De son côté, la France, regrettant les occasions perdues, veille à la frontière algérienne, cherche à infiltrer son protectorat par-dessus les limites de l’empiretandis que l’Angleterre et l’Allemagne travaillent à implanter solidement leur commerce et leur influence dans les ports du littoral.

Pour excuser d’avance, soit l’annexion du Maroc par l’un des Etats européens, soit le partage de la contrée, on se plaît à comparer cet empire à la Turquie en le qualifiant aussi d’ « homme malade » ; mais cette plaisanterie n’est pas justifiée : aucune population opprimée n’y réclame l’intervention étrangère et, si l’on fait abstraction des commerçants juifs, il n’y a entre les tribus ni animosité de race, ni haine de religion ; le Maroc n’a que faire de tous ces médecins qui l’entourent, lui offrant à l’envi des remèdes et des préservatifs.

Si tout d’un coup, les « bachadour », ministres ou « ambassadeurs » étrangers qui résident à Tanger, venaient à disparaître, et si les populations marocaines n’avaient plus à se défier de ces diplomates aux ambitions rivales, l’équilibre intérieur de la nation ne serait en rien changé : les deux cinquièmes du territoire qui porte sur les cartes le nom de « Maroc » continueraient de payer l’impôt et de constituer le pays soumis, se laissant administrer par les fonctionnaires de l’empereur, tandis que les enclaves indépendantes dont les habitants se refusent aux taxes et qui représentent les trois cinquièmes du pays formeraient autant de petites républiques très vivaces se suffisant à elles-mêmes, grâce à leur petit commerce et à la liberté de l’émigration périodique. Ce Bled es Siba, le « Pays libre », ne demande rien à l’Europe, si ce n’est qu’on ne touche pas à ses droits. Mais quelle est la grande puissance qui, succédant à l’empereur du Maroc aura le tact nécessaire pour ne pas froisser ces tribus autonomes ?

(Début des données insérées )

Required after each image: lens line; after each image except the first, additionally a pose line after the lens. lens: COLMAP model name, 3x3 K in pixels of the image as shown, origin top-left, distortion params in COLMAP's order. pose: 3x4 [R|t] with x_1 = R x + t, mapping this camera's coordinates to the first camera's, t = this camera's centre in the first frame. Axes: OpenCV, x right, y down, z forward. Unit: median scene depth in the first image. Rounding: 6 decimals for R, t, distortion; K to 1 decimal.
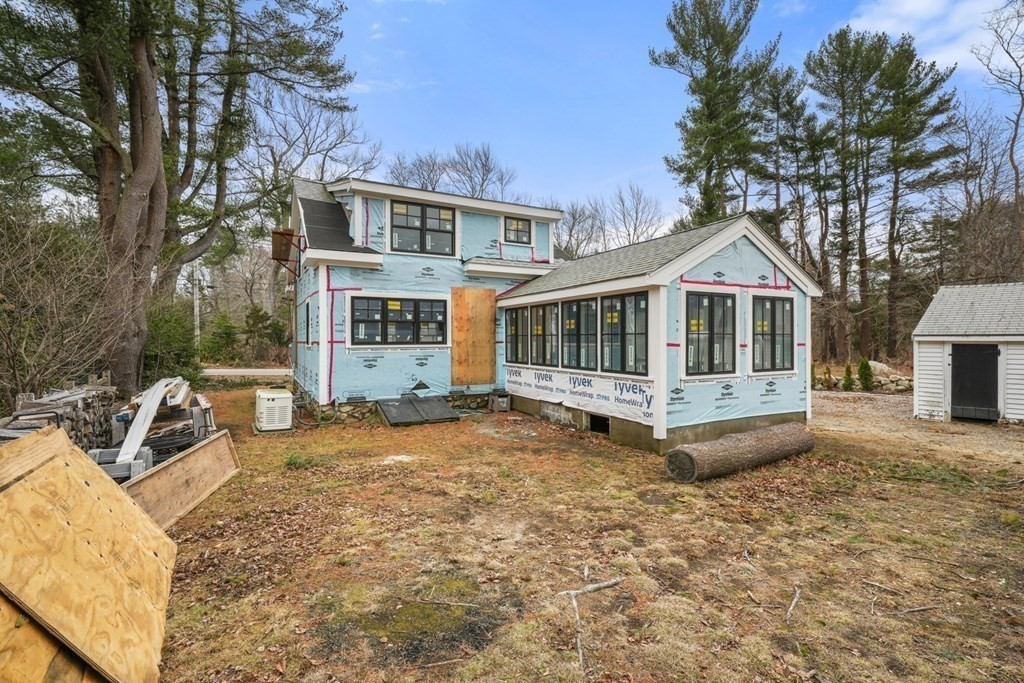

Dans le continent d’Asie où se sont assis de puissants empires depuis des âges immémoriaux, les nations d’Europe n’ont pu procéder au partage avec la même désinvolture que dans le continent noir. Mais chaque possession européenne est devenue un point d’appui pour des annexions nouvelles d’étendue considérable. Ainsi la Russie a profité de sa domination sur la Sibérie, qui représente déjà le tiers de la superficie asiatique, pour étendre son influence politique et même administrative sur les territoires voisins, Mandchourie, Mongolie, Dsungarie, Kachgarie, et, de ce côté, la frontière est devenue flottante, en sorte qu’on se demande de combien de centaines de mille kilomètres carrés le territoire russe s’est réellement agrandi. De leur côté, les Anglais, maîtres de l’Inde, se subordonnent de plus en plus les principautés vassales, consolidant par de nouvelles annexions leurs « frontières scientifiques » de l’ouest sur les hautes terres des Raloutches et des Afghans ; au centre, ils s’attaquent au Tibet par delà le formidable Himalaya, tandis qu’à l’est, ils arrondissent leurs domaines de la Barmanie et s’emparent des riches petits Etats de la péninsule malaise. Enfin, la France, ayant campé ses soldats et factionnaires sur le littoral de la mer de Chine, étend ses possessions dans l’intérieur aux dépens du royaume de Siam maintenant réduit à peu de chose.

A l’occident de l’Asie, l’Anatolie et la Perse présentent un spectacle analogue à celui du Maroc. Ces contrées doivent aussi à des ambitions rivales de rester sous le joug de leurs maîtres mahométans actuels. La Russie, l’Angleterre, l’Allemagne convoitent l’Asie Mineure et la Mésopotamie : d’où conflits incessants et maintien de la domination turque. La Perse est comme un vaste échiquier dont les joueurs anglais et russes poussent savamment les pièces tout en adressant de respectueux hommages au chah des chahs en son palais de Téhéran.